- SET TASK: Please copy every line in the entries below word for word, leaving out the pictures.

- Recorded data:
----
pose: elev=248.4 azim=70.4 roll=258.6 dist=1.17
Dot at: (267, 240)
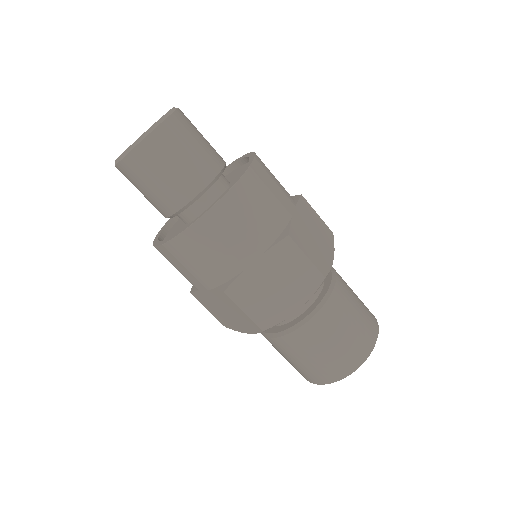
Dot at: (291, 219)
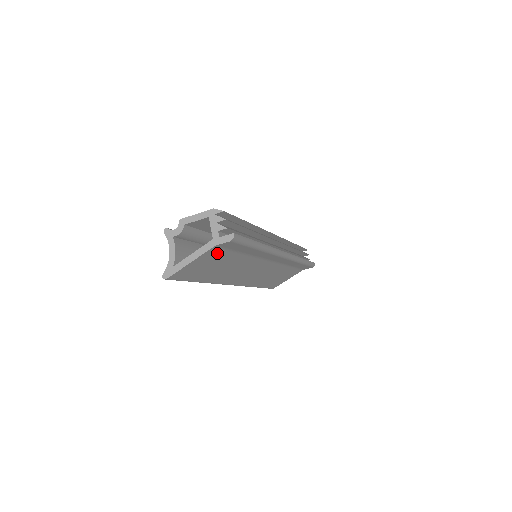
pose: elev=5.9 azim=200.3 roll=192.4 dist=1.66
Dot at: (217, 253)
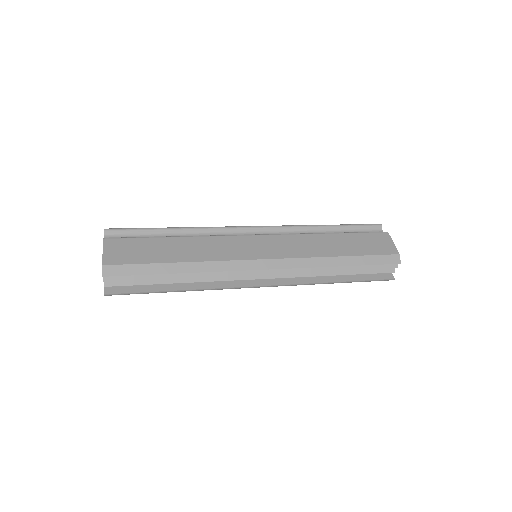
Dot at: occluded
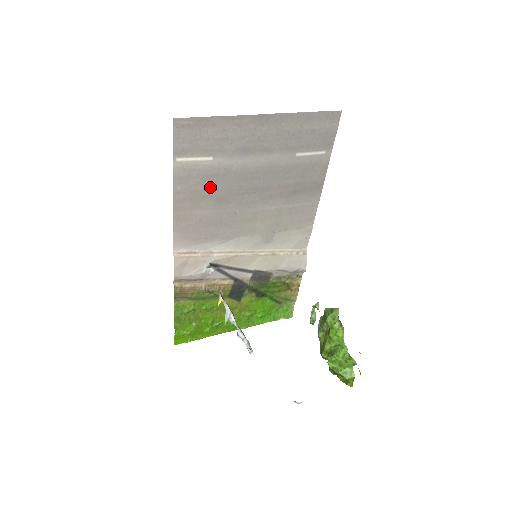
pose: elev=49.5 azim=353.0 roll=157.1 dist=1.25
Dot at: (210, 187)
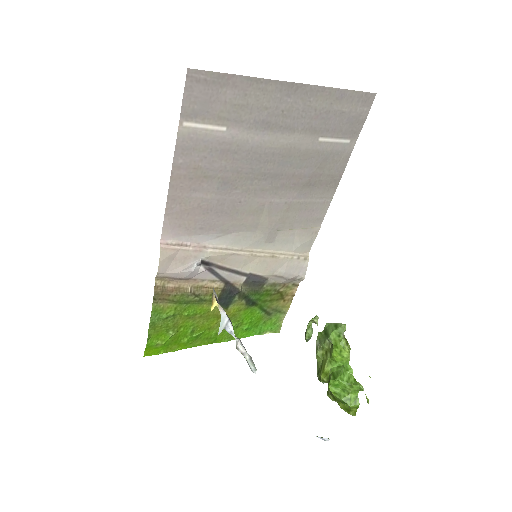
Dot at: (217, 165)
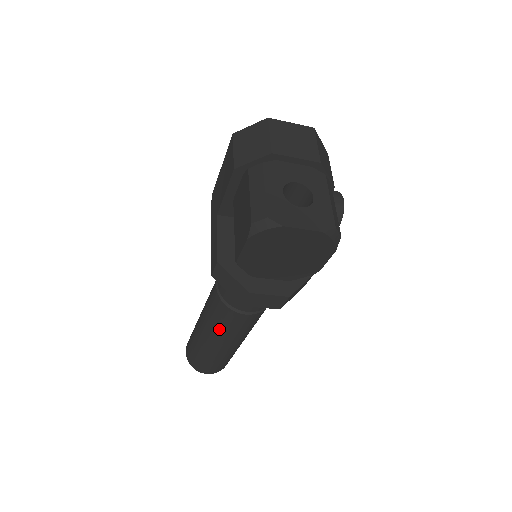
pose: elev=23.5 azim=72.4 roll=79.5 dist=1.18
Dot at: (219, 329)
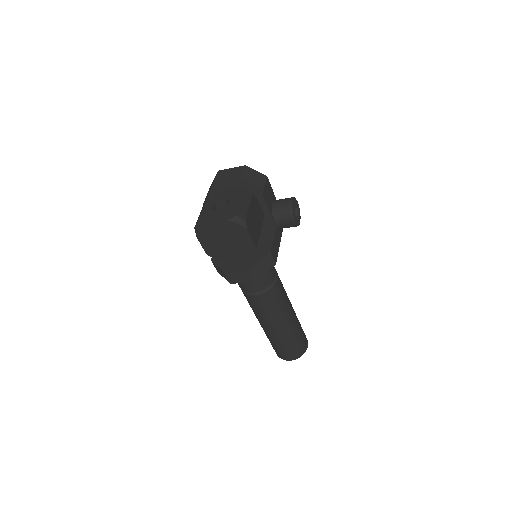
----
- COMPLETED TASK:
pose: elev=248.4 azim=70.4 roll=258.6 dist=1.17
Dot at: (267, 240)
Dot at: (291, 219)
pose: elev=5.9 azim=200.3 roll=192.4 dist=1.66
Dot at: (217, 253)
Dot at: occluded
pose: elev=49.5 azim=353.0 roll=157.1 dist=1.25
Dot at: (210, 187)
Dot at: (217, 165)
pose: elev=23.5 azim=72.4 roll=79.5 dist=1.18
Dot at: (219, 329)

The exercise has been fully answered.